Text extracted page by page:
......

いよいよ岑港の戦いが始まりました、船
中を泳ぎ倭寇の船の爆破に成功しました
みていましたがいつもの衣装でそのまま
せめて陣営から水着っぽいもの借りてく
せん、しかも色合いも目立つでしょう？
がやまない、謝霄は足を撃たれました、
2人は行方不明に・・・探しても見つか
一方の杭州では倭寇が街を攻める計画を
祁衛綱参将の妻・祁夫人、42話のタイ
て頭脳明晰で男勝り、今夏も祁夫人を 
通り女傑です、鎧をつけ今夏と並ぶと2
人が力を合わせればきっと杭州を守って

......

Please copy out the text of every record above, line for line, changing nothing.

いよいよ岑港の戦いが始まりました、船
中を泳ぎ倭寇の船の爆破に成功しました
みていましたがいつもの衣装でそのまま
せめて陣営から水着っぽいもの借りてく
せん、しかも色合いも目立つでしょう？
がやまない、謝霄は足を撃たれました、
2人は行方不明に・・・探しても見つか
一方の杭州では倭寇が街を攻める計画を
祁衛綱参将の妻・祁夫人、42話のタイ
て頭脳明晰で男勝り、今夏も祁夫人を 
通り女傑です、鎧をつけ今夏と並ぶと2
人が力を合わせればきっと杭州を守って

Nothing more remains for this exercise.